La profession comptable en ordre de marche avant la généralisation
Plus de 200 professionnels ont assisté à un webinaire co-organisé par le CROEC PACA et le cabinet Mathez Compliance pour décrypter les évolutions à venir de la facturation électronique et des règles de TVA applicables en 2026 et 2027. L'événement, intitulé « Les nouvelles mentions TVA en 2026 et 2027, comment s’y retrouver ? », visait à donner des repères techniques et pratiques aux cabinets et aux entreprises confrontés à des échéances rapprochées.
« continuera de structurer le quotidien des cabinets jusqu’en 2027 »
Cette mobilisation témoigne de l'ampleur du basculement : la généralisation progressive de la facturation électronique est présentée par les autorités comme une transformation destinée à moderniser la collecte de la TVA et à renforcer la lutte contre la fraude. Elle entraîne une refonte des processus internes de facturation, de contrôle et d'échange des données entre entreprises et administrations.

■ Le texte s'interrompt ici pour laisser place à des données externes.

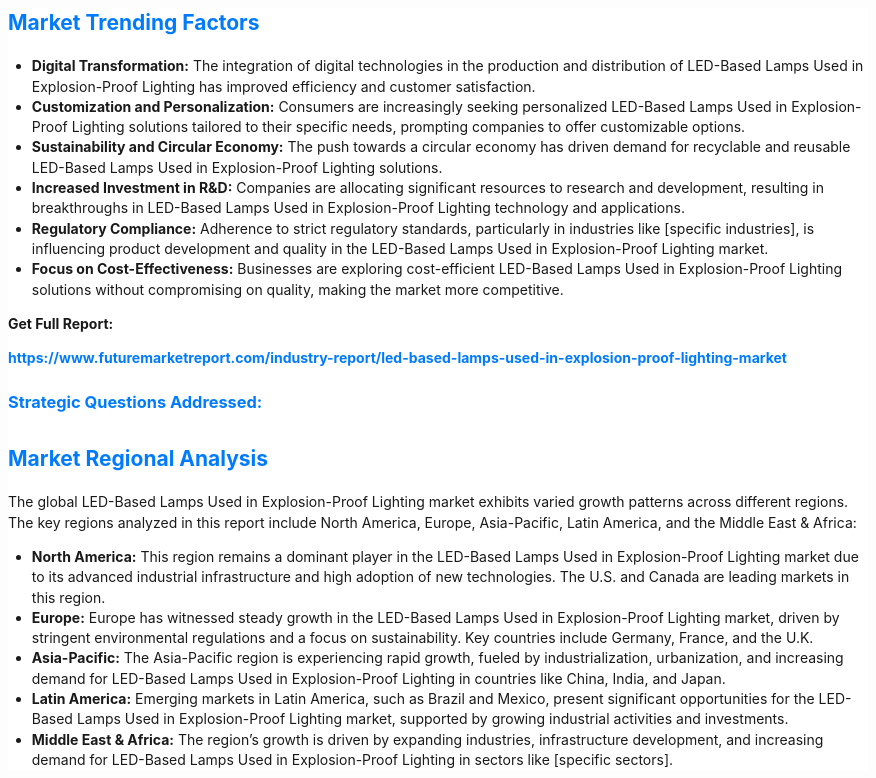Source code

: <section id="trending-factors">
<h2 style="color: #007BFF;">Market Trending Factors</h2>
<ul>
<li><strong>Digital Transformation:</strong> The integration of digital technologies in the production and distribution of LED-Based Lamps Used in Explosion-Proof Lighting has improved efficiency and customer satisfaction.</li>
<li><strong>Customization and Personalization:</strong> Consumers are increasingly seeking personalized LED-Based Lamps Used in Explosion-Proof Lighting solutions tailored to their specific needs, prompting companies to offer customizable options.</li>
<li><strong>Sustainability and Circular Economy:</strong> The push towards a circular economy has driven demand for recyclable and reusable LED-Based Lamps Used in Explosion-Proof Lighting solutions.</li>
<li><strong>Increased Investment in R&D:</strong> Companies are allocating significant resources to research and development, resulting in breakthroughs in LED-Based Lamps Used in Explosion-Proof Lighting technology and applications.</li>
<li><strong>Regulatory Compliance:</strong> Adherence to strict regulatory standards, particularly in industries like [specific industries], is influencing product development and quality in the LED-Based Lamps Used in Explosion-Proof Lighting market.</li>
<li><strong>Focus on Cost-Effectiveness:</strong> Businesses are exploring cost-efficient LED-Based Lamps Used in Explosion-Proof Lighting solutions without compromising on quality, making the market more competitive.</li>
</ul>
</section>

<section>
<p><strong>Get Full Report: </strong></p><a href="https://www.futuremarketreport.com/industry-report/led-based-lamps-used-in-explosion-proof-lighting-market" style="color: #007BFF; text-decoration: none;"><strong>https://www.futuremarketreport.com/industry-report/led-based-lamps-used-in-explosion-proof-lighting-market</strong></a>
<h3 style="color: #007BFF;">Strategic Questions Addressed:</h3>
</section>


<section id="regional-analysis">
<h2 style="color: #007BFF;">Market Regional Analysis</h2>
<p>The global LED-Based Lamps Used in Explosion-Proof Lighting market exhibits varied growth patterns across different regions. The key regions analyzed in this report include North America, Europe, Asia-Pacific, Latin America, and the Middle East & Africa:</p>
<ul>
<li><strong>North America:</strong> This region remains a dominant player in the LED-Based Lamps Used in Explosion-Proof Lighting market due to its advanced industrial infrastructure and high adoption of new technologies. The U.S. and Canada are leading markets in this region.</li>
<li><strong>Europe:</strong> Europe has witnessed steady growth in the LED-Based Lamps Used in Explosion-Proof Lighting market, driven by stringent environmental regulations and a focus on sustainability. Key countries include Germany, France, and the U.K.</li>
<li><strong>Asia-Pacific:</strong> The Asia-Pacific region is experiencing rapid growth, fueled by industrialization, urbanization, and increasing demand for LED-Based Lamps Used in Explosion-Proof Lighting in countries like China, India, and Japan.</li>
<li><strong>Latin America:</strong> Emerging markets in Latin America, such as Brazil and Mexico, present significant opportunities for the LED-Based Lamps Used in Explosion-Proof Lighting market, supported by growing industrial activities and investments.</li>
<li><strong>Middle East & Africa:</strong> The region’s growth is driven by expanding industries, infrastructure development, and increasing demand for LED-Based Lamps Used in Explosion-Proof Lighting in sectors like [specific sectors].</li>
</ul>
</section>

Points techniques et périmètre international
Trois intervenants — Nicolas D’Asta, Béatrice Bultel et Chloé Gaubert — ont exposé les précisions à connaître, en insistant sur les opérations à portée internationale. Les débats ont mis l'accent sur :
- les mentions d'exonération de TVA applicables aux échanges transfrontaliers ;
- les spécificités des livraisons intracommunautaires (CIBS) et les articles du Code général des impôts (CGI) concernés ;
- les directives européennes à prendre en compte (Directive CE) et l'usage des nouveaux codes d'exonération, parfois appelés VATEX.
Les exposés visaient à outiller les experts-comptables pour sécuriser les opérations de leurs clients, en particulier celles impliquant des flux internationaux qui requièrent une codification et une documentation précises pour rester conformes.
Conséquences pratiques pour les cabinets et les entreprises
La mise en place effective de la facturation électronique jusqu'en 2027 impose plusieurs actions concrètes : vérification des paramétrages des logiciels de facturation, adaptation des procédures internes de contrôle, formation des équipes et, le cas échéant, renégociation ou clarification des conditions contractuelles avec les partenaires commerciaux. Les cabinets d’expertise comptable se trouvent en première ligne pour accompagner ces transitions.
| Échéance | Enjeu |
|---|---|
| 2026 | Introduction de nouvelles mentions TVA et premières obligations étendues de facturation électronique |
| 2027 | Généralisation des dispositifs, exigences renforcées pour l’e-reporting et la conformité internationale |
Ce qui change — et ce qui ne change pas
Les interventions ont insisté sur le fait que les nouveautés portent autant sur la forme (mentions à afficher, codes d’exonération à utiliser) que sur le fond (qualification des opérations, identification des règles applicables selon le lieu d'imposition). En revanche, les principes généraux du CGI et les fondements des exonérations communautaires demeurent, ce qui oblige à une lecture attentive mais non à une réinvention du droit.
Pour les entreprises, l'enjeu est double : éviter les redressements en justifiant correctement les exonérations appliquées, et tirer parti, le cas échéant, des opportunités d'amélioration des processus de facturation. Pour les cabinets, il s'agit de conserver leur rôle de conseil et de contrôle opérationnel pendant une période de transition qui s'annonce dense.
La forte affluence au webinaire souligne que cette transformation est loin d'être purement technique : elle restructure des pratiques professionnelles et impose un calendrier d'adaptations pour l'ensemble des acteurs économiques avant 2027.